> Text block:

↓↓↓

Historia Magazine

The magazine of the Historical Writers Association

  • Features
  • Interviews
  • Reviews
    • New Books
    • TV, Film and Theatre
    • One From The Vaults
  • Latest Releases
  • Columns
    • Doctor Darwin’s Writing Tips
    • Watching History
    • Desert Island Books
  • Awards
  • Events
  • Contact
  • Historia in your inbox

Hokusai: Beyond The Great Wave

23 June 2017 By Lesley Downer

Lesley Downer visits the new Hokusai exhibition at the British Museum.

The British Museum Hokusai exhibition is full of dazzling works yet The Great Wave still leaps out. Its strong, rhythmic, instantly recognisable lines have made it quite simply iconic. The froth of the waves, as Vincent Van Gogh wrote to his brother Theo, is like claws reaching out to grab at the tiny boats in its lea. It’s said that while westerners read paintings from left to right, just as we read writing, so the Japanese, who write from right to left, read paintings in the opposite direction too – though I’m not sure if that makes the wave more or less threatening to the little figures in the boats.

↑↑↑

> Extracted data:
↓↓↓

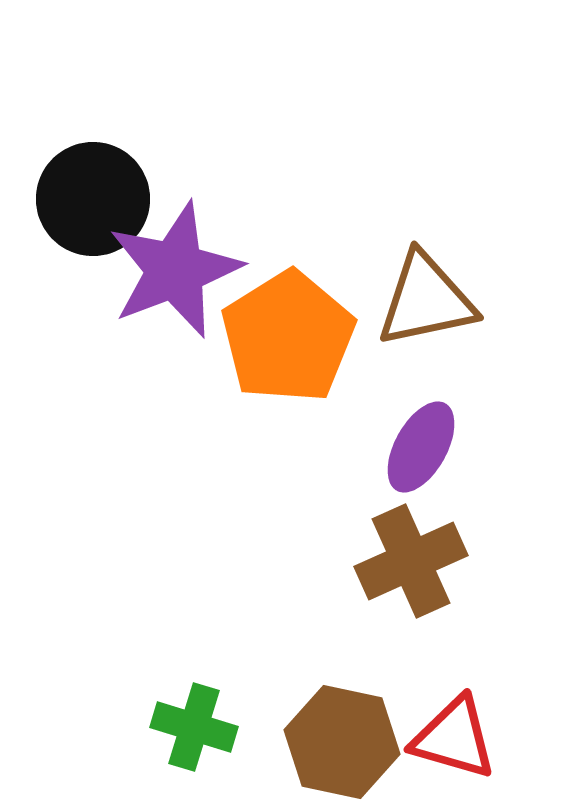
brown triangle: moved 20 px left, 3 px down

↑↑↑
↓↓↓

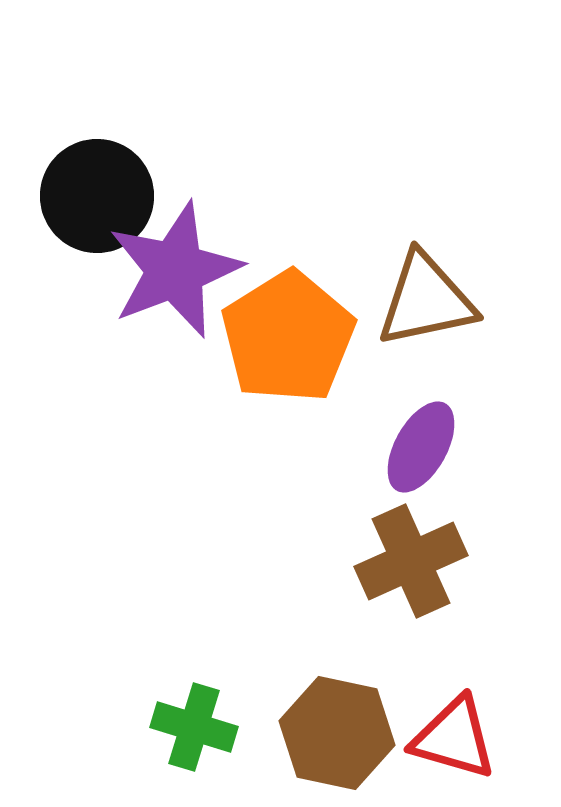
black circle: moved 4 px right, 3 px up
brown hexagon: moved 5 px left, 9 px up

↑↑↑

> Task directions:
Answer these about the Hokusai exhibition article:
(a) On what date was the article posted?
(b) At which museum is the exhibition held?
(c) To whom did Vincent Van Gogh write comparing the froth of the waves to claws?

> Answer below:
(a) 23 June 2017
(b) The British Museum
(c) His brother Theo